Saved entries
········

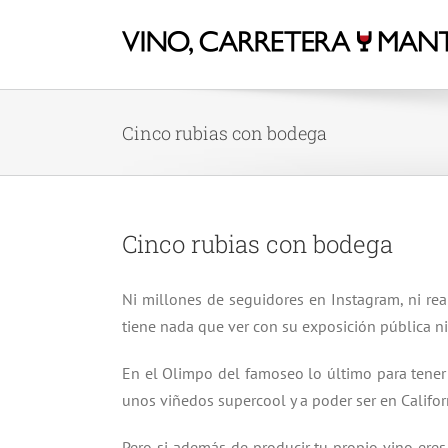
Cinco rubias con bodega
Cinco rubias con bodega
Ni millones de seguidores en Instagram, ni real
tiene nada que ver con su exposición pública ni 
En el Olimpo del famoseo lo último para tener
unos viñedos supercool y a poder ser en Califo
Pero si además de producir tu propio vino eres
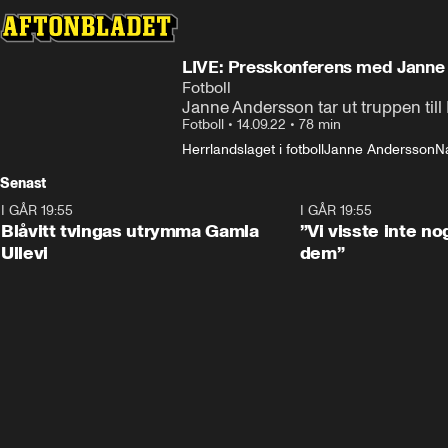
LIVE: Presskonferens med Janne
Fotboll
Janne Andersson tar ut truppen til
Fotboll
•
14.09.22
•
78 min
Herrlandslaget i fotboll
Janne Andersson
Na
Senast
I GÅR 19:55
0:29
I GÅR 19:55
Blåvitt tvingas utrymma Gamla
”Vi visste inte n
Ullevi
dem”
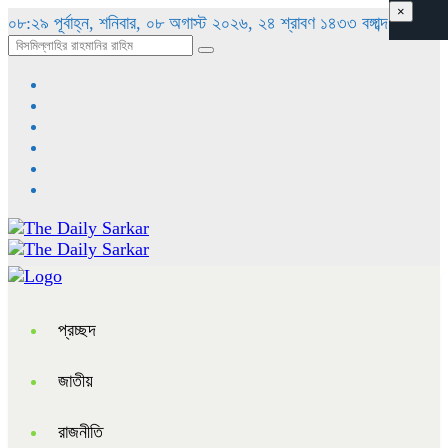
×
০৮:২৯ পূর্বাহ্ন, শনিবার, ০৮ অগাস্ট ২০২৬, ২৪ শ্রাবণ ১৪৩৩ বঙ্গাব্দ
প্রচ্ছদ
জাতীয়
রাজনীতি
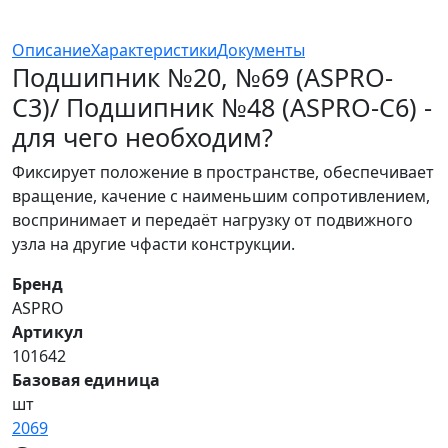
Описание
Характеристики
Документы
Подшипник №20, №69 (ASPRO-
C3)/ Подшипник №48 (ASPRO-C6) -
для чего необходим?
Фиксирует положение в пространстве, обеспечивает
вращение, качение с наименьшим сопротивлением,
воспринимает и передаёт нагрузку от подвижного
узла на другие чфасти конструкции.
Бренд
ASPRO
Артикул
101642
Базовая единица
шт
2069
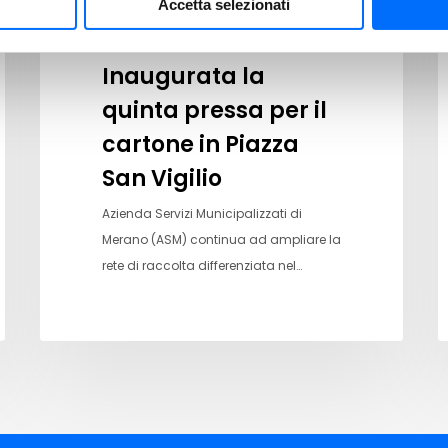
Accetta selezionati
31/07/2026
Inaugurata la
quinta pressa per il
cartone in Piazza
San Vigilio
Azienda Servizi Municipalizzati di
Merano (ASM) continua ad ampliare la
rete di raccolta differenziata nel…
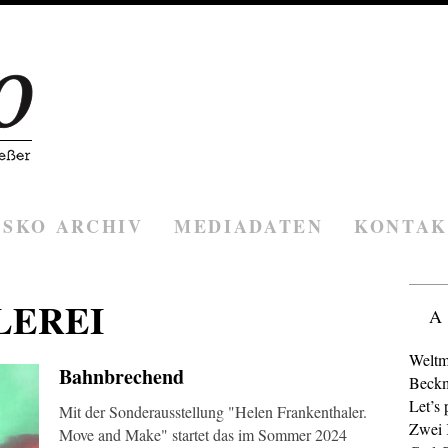
ESKO ARCHIV
MEDIADATEN
KONTAK
LEREI
A
Weltm
Bahnbrechend
Beckm
Let’s 
Mit der Sonderausstellung "Helen Frankenthaler.
Zwei K
Move and Make" startet das im Sommer 2024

········

Your instructions: Reproduce every line of text from the data above without any changes, leaving out the pictures.

Your solution:
Cinco rubias con bodega
Cinco rubias con bodega
Ni millones de seguidores en Instagram, ni real
tiene nada que ver con su exposición pública ni 
En el Olimpo del famoseo lo último para tener
unos viñedos supercool y a poder ser en Califo
Pero si además de producir tu propio vino eres
LIVE: Presskonferens med Janne
Fotboll
Janne Andersson tar ut truppen til
Fotboll
•
14.09.22
•
78 min
Herrlandslaget i fotboll
Janne Andersson
Na
Senast
I GÅR 19:55
0:29
I GÅR 19:55
Blåvitt tvingas utrymma Gamla
”Vi visste inte n
Ullevi
dem”
×
০৮:২৯ পূর্বাহ্ন, শনিবার, ০৮ অগাস্ট ২০২৬, ২৪ শ্রাবণ ১৪৩৩ বঙ্গাব্দ
প্রচ্ছদ
জাতীয়
রাজনীতি
Описание
Характеристики
Документы
Подшипник №20, №69 (ASPRO-
C3)/ Подшипник №48 (ASPRO-C6) -
для чего необходим?
Фиксирует положение в пространстве, обеспечивает
вращение, качение с наименьшим сопротивлением,
воспринимает и передаёт нагрузку от подвижного
узла на другие чфасти конструкции.
Бренд
ASPRO
Артикул
101642
Базовая единица
шт
2069
Accetta selezionati
31/07/2026
Inaugurata la
quinta pressa per il
cartone in Piazza
San Vigilio
Azienda Servizi Municipalizzati di
Merano (ASM) continua ad ampliare la
rete di raccolta differenziata nel…
ESKO ARCHIV
MEDIADATEN
KONTAK
LEREI
A
Weltm
Bahnbrechend
Beckm
Let’s 
Mit der Sonderausstellung "Helen Frankenthaler.
Zwei K
Move and Make" startet das im Sommer 2024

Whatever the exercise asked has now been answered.